DON FABIO
Elegante y contundente en el cruce, como el Nautilius del Capitán Nemo en una huída hacia ninguna parte. Brillante por arriba a pesar de su estatura, como aquel sucio gusano llamado Rodman. Líder, general y comandante, de aquellos en blanco y negro que nos hacían soñar a la lumbre de una triste hoguera, de chiquitos, cuando escuchábamos inocentes las historias de nuestro abuelo.
Así es Fabio, o así lo era, por lo menos, cuando deslumbró al mundo en su camino hacia la Jules Rimet.
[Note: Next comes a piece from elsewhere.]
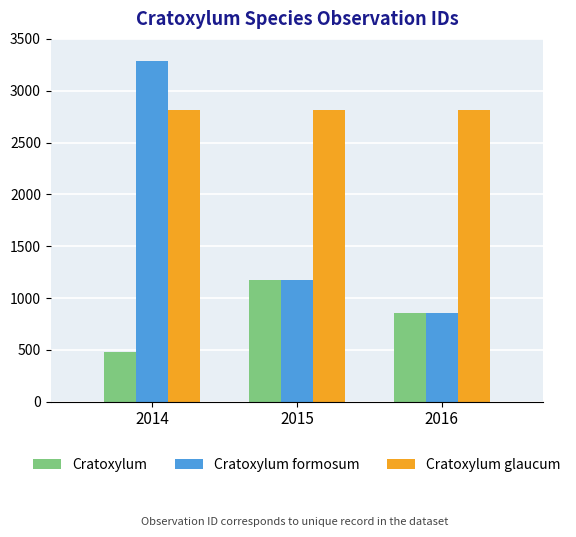

What is the difference between the Cratoxylum formosum values at 2014 and 2016?

2431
Entonces, no hace demasiado, Cannavaro representaba algo más que el bello. Consagrado por sabios y profanos como el mejor central del mundo, Fabio, brazalete en mano, cogió los designios de la pobre Italia para guiarla en su camino hacia el título. Se midió a los mejores y venció. Al final del cuento, que nadie lo olvide, se subió a lo más alto del cajón y alzó sus brazos al cielo enseñando al mundo su victoria.
Otros se quedaron por el camino y se disfrazaron de nada para acabar convirtiéndose en la misma nada. Y entre estos destacó Ronaldinho, que por olvidar olvidó hasta su dentuda sonrisa en el viaje hacia Alemania. Salió de Barcelona con una maleta cargada de ilusiones… y en El Prat se la perdieron. Pero esta es otra historia no menos interesante que la de Cannavaro.
A todos aquellos que hablan de la injusticia de un FIFA World Player y de un Balón de Oro bastan unas preguntas: ¿cómo es posible que siendo tan malo fiche por el Real Madrid con 33 años? ¿Cómo es posible que haya sido siempre titular indiscutible en todos sus equipos y con cualquier entrenador? ¿Cómo es posible que haya defendido a la azurra en casi un centenar de ocasiones a pesar de la ingente cantidad de buenos centrales que, se supone, salen del país trasalpino? ¿Cómo es posible, en fin, pretender querer que todos los que saben no sepan, y los que no saben sepan?
A la ingente cantidad de gurús del nuevo fútbol, sólo una petición: respeto. A los grandes jugadores sólo se les hecha de menos cuando mueren. Ser central en el Real Madrid es una labor ingrata, mucho más, sin duda, que ser delantero en el Barcelona. ¿O ya no se acuerdan de Samuel Eto´o, que apenas alcanzaba la quincena de goles en Mallorca y se hincha a marcar tantos en la Ciudad Condal?
A Fabio, por suerte, siempre le quedará la historia. Aquella que se encargará de demostrar que los que vengan después son infinitamente peores que él. Ya le pasó a Fernando Hierro en el mismo club. Estaba tan acabado que desde su marcha el Real Madrid aún busca central. Y sólo esta temporada parece que los números de la defensa madridista mejoran. Paradójico. Así que mientras que el tiempo y la memoria ponen a cada uno en su lugar, un simple consejo: disfruten de Fabio Cannavaro. Defender es tan noble como atacar.